When she was born, I had somebody I was willing to fight for more than I was willing to fight for myself.

woman hand pointing with finger to clicker button

Setting Healthy Boundaries

When I started to say “No more” to my parents, the methods that I would use to protect her became the ways that I would protect myself.

Healthy boundaries have allowed me to embrace my worth and deserve better behavior from people in my life.

This is the programming shift that happens when you heal.

The Masculine in Relationship

If you struggle to feel worth it or lovable or feel that you have no control or choices, these are all signs that you’ve internalized somebody else’s baggage. I have recently read a game-changing book for healing some remnants of being an adult child of divorce. It is called “The Masculine in Relationship”by GS Youngblood.

In his book, “The Masculine in Relationship,” GS Youngblood teaches men and women what true masculine leadership is.

When a man comes from a place of true masculine leadership, a woman feels a sense of security and well-being.

She can trust herself and trust her partner. As a result, the woman in this scenario can also parent her children from a place of feminine intuition.

We, women, need to understand that if a man is not functioning from a place of true masculine leadership, it is not a great idea to partner with them.

Until we set those boundaries, hold them, and do not settle, it will be hard for us to be in a relationship and embody our true feminine selves. We will always lose ourselves when we are with a man who is not grounded in his masculine leadership, as we end up taking responsibility for his roles in a relationship.

Now, this doesn’t mean that men and women can’t exchange masculine and feminine roles. Of course, we can. My husband does most of the cooking and dishwashing, and I do a lot of the strategizing. We have very different work schedules, and I log a lot more work hours than he does. We play with polarity in our relationship.

GS Youngblood highlights structures that helped me feel more secure in my existence as a woman and in understanding my worth. Through his work, I discovered the toxic culture that surrounds men and women which leads to women not feeling worthwhile.

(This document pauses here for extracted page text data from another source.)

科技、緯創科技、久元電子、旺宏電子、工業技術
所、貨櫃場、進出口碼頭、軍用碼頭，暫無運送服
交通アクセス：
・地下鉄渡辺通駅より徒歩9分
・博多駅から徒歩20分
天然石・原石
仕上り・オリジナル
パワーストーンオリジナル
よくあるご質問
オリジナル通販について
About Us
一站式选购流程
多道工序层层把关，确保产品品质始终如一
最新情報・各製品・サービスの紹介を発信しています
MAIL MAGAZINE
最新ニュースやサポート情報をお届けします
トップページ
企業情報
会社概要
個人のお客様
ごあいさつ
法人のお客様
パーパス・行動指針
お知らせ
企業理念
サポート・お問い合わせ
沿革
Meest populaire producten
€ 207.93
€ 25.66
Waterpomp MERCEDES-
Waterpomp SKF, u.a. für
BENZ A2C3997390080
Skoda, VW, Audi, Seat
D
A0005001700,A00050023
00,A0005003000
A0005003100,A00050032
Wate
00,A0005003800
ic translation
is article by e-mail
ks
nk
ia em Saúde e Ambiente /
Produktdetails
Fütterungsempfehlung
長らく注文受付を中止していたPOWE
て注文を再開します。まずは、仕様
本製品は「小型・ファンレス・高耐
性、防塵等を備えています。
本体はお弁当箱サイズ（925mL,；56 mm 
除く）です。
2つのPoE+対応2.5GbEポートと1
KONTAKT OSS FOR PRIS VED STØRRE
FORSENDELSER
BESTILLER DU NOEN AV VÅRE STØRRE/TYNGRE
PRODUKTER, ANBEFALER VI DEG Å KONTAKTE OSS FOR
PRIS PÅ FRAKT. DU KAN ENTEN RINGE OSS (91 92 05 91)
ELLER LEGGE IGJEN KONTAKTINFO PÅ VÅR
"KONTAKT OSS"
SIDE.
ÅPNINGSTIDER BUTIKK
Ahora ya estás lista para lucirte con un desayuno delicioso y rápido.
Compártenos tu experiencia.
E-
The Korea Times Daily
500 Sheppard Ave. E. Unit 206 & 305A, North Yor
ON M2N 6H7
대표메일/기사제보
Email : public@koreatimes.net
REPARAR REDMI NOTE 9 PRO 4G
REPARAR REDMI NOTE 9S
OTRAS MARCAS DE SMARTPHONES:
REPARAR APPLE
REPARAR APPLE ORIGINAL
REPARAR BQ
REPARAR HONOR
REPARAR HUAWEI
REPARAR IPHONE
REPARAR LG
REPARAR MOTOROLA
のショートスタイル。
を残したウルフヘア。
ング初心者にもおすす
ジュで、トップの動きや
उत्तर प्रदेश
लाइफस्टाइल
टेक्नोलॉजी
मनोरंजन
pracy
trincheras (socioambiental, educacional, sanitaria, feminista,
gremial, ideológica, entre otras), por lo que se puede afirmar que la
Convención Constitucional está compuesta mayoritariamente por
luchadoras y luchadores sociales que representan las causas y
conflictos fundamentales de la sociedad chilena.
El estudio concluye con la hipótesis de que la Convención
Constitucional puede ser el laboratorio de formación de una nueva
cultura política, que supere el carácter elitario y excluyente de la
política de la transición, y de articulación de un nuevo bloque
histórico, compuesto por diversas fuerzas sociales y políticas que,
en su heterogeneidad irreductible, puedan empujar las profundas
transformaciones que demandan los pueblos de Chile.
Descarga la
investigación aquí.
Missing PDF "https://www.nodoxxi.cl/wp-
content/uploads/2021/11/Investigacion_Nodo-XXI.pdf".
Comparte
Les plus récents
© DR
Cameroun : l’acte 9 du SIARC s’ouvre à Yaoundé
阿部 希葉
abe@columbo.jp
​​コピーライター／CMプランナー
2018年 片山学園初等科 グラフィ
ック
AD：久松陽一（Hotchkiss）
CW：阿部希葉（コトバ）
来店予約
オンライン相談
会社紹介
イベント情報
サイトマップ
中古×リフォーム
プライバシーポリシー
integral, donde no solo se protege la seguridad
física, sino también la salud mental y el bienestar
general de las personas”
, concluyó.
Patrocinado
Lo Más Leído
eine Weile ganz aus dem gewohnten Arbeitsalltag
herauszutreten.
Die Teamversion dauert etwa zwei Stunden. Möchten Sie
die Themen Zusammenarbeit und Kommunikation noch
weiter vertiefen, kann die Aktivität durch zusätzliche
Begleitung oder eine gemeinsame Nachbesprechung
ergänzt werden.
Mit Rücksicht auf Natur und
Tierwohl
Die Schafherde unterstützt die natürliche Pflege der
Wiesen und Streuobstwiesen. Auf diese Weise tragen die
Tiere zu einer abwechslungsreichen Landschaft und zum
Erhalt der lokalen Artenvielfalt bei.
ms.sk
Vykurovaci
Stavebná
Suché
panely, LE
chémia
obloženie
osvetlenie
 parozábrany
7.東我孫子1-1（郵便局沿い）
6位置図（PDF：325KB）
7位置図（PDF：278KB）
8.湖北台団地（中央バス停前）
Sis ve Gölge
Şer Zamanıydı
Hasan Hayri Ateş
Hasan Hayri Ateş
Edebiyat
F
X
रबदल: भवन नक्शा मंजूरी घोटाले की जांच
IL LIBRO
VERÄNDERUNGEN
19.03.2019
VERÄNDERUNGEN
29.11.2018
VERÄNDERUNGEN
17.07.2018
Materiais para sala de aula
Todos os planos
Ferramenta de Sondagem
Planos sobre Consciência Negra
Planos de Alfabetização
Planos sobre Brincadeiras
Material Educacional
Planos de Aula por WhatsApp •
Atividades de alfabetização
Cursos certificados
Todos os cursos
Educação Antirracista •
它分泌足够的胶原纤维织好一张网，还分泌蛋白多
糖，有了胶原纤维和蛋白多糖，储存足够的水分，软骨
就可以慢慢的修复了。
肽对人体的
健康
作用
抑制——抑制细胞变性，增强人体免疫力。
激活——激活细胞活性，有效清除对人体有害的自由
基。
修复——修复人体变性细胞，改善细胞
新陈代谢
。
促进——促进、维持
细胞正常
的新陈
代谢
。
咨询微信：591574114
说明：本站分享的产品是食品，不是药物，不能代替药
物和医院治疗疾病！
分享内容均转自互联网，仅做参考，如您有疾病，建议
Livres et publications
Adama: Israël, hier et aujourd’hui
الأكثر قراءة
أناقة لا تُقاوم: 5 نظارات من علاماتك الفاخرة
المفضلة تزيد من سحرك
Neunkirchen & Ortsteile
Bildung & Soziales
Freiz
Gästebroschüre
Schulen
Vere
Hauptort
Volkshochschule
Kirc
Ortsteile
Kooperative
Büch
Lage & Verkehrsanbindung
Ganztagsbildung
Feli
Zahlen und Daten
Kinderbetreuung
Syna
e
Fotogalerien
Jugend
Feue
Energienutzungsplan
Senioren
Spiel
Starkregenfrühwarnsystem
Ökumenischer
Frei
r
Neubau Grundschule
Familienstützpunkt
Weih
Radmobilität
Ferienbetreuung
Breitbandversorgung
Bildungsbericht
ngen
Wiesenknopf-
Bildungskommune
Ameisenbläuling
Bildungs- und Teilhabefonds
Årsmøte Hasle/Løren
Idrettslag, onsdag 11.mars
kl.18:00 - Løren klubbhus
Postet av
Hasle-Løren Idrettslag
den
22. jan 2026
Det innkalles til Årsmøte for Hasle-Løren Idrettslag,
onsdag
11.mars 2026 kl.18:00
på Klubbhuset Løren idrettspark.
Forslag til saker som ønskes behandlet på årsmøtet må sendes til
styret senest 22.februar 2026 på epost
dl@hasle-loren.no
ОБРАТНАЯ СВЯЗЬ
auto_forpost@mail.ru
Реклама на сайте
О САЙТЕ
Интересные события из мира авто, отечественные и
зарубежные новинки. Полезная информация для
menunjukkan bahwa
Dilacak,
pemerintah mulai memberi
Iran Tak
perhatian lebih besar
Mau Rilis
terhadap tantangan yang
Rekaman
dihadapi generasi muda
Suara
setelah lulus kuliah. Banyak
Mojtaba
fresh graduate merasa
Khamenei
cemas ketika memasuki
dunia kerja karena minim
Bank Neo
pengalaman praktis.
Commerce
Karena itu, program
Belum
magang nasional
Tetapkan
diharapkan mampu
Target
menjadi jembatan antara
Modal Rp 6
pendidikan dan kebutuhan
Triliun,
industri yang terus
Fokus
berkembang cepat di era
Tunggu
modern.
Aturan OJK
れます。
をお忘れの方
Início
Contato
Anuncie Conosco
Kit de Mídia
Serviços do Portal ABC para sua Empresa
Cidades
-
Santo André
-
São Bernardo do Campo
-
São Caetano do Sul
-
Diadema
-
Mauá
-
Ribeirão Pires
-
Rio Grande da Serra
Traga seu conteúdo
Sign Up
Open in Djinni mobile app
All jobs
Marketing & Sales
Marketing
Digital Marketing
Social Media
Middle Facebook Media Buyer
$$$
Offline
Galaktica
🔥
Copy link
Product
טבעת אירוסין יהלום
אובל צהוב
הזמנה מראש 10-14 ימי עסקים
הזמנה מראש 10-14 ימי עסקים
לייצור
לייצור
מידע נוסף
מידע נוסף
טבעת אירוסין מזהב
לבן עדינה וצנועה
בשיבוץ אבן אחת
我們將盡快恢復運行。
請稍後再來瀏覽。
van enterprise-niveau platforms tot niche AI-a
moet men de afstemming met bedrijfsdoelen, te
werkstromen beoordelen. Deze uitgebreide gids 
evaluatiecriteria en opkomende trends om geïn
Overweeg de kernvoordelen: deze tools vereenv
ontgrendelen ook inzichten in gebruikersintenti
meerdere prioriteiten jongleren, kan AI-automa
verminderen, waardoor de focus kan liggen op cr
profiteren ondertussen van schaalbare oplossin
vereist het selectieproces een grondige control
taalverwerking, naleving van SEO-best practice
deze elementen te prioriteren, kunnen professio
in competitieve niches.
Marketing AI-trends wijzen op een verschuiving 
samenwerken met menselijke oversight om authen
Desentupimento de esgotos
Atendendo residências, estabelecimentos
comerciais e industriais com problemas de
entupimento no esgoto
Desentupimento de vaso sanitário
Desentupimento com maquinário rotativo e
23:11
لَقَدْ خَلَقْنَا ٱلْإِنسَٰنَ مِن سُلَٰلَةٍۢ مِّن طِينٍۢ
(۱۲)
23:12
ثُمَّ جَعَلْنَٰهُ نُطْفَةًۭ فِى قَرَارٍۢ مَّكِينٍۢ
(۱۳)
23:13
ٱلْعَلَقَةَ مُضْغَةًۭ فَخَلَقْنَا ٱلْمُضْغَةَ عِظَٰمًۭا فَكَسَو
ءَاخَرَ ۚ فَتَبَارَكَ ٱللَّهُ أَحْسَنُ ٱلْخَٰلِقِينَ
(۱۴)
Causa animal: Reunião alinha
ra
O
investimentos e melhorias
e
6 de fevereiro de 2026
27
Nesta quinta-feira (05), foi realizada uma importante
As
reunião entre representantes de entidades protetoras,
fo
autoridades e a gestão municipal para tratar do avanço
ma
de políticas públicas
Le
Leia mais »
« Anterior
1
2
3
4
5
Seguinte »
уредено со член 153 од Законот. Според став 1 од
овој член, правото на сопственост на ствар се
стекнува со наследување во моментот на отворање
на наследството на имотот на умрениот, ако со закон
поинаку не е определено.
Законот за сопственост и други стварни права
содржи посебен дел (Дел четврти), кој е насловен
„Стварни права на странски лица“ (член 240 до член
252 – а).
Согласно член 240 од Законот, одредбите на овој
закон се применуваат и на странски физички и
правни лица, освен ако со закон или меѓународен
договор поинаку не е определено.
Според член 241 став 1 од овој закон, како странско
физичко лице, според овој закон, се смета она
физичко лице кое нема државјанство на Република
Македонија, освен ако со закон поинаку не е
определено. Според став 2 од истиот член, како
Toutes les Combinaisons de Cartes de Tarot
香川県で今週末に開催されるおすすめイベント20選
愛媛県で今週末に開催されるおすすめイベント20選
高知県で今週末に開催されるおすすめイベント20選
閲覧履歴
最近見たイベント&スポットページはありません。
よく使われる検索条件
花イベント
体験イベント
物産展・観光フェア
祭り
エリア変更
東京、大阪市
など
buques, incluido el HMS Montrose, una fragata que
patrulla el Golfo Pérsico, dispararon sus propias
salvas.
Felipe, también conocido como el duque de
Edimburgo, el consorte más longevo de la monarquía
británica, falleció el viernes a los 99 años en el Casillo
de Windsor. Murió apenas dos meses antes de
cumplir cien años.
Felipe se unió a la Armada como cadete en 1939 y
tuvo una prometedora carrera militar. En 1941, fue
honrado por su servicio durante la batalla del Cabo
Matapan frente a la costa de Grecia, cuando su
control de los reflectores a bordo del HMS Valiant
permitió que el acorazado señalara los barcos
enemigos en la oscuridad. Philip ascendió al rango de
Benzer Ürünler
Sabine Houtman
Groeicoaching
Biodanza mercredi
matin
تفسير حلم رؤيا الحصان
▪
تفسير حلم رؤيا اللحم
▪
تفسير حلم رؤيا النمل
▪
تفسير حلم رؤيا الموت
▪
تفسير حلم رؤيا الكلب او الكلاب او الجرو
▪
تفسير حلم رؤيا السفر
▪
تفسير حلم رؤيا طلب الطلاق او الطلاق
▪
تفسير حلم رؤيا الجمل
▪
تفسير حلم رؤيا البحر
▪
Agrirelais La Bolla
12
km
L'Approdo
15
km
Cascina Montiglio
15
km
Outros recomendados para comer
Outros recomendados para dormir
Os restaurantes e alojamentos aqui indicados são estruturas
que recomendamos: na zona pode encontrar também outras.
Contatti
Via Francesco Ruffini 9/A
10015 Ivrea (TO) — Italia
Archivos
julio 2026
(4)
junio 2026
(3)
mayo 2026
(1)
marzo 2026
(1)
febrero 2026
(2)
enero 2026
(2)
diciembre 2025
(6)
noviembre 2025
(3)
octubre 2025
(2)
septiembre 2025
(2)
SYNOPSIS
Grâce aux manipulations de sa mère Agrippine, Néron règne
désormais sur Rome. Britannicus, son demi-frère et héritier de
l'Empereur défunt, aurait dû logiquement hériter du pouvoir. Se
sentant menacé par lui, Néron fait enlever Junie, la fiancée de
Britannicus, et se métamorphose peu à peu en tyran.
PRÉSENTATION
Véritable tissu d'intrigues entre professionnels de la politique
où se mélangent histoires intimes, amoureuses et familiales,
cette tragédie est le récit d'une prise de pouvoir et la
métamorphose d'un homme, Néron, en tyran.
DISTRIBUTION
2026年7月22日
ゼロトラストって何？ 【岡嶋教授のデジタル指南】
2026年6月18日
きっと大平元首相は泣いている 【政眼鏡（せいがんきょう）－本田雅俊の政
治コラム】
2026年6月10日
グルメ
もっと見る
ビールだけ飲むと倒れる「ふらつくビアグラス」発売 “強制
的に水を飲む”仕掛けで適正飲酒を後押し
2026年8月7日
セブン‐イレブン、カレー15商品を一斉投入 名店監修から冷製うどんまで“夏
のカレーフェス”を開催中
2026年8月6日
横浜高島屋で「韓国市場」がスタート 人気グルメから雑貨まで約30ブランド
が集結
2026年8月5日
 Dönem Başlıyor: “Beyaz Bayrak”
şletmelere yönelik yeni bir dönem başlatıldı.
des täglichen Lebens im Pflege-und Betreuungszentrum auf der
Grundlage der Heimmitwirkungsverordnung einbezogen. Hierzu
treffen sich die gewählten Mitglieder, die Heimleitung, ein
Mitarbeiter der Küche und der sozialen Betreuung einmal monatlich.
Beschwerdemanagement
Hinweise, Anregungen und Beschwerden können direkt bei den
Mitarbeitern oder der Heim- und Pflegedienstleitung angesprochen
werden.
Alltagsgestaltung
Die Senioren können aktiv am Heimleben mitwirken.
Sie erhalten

This is not me blaming men. This is not me hating men. It’s an understanding that men need to step into a truer form of leadership. So, this is me holding men accountable to that and believing in them.

Reading this book has not only changed my sense of security in the world, but it has helped my marriage improve that much more. How many of us had great examples of great marriages? If you’ve never had a good role model, how do you know?

toddler holding a parent hand

Breaking the Cycle of Generational Trauma

We, women, are doing this work to change our lifestyle so that we are living healthier and with joy in our day-to-day lives. We are breaking generational trauma. I believe in you so much, and I know that we have the guidance and the tools that we need to move forward and thrive.

Thank you for reading my story, for knowing me, and for understanding me. And thank you for the opportunity to do the same for you.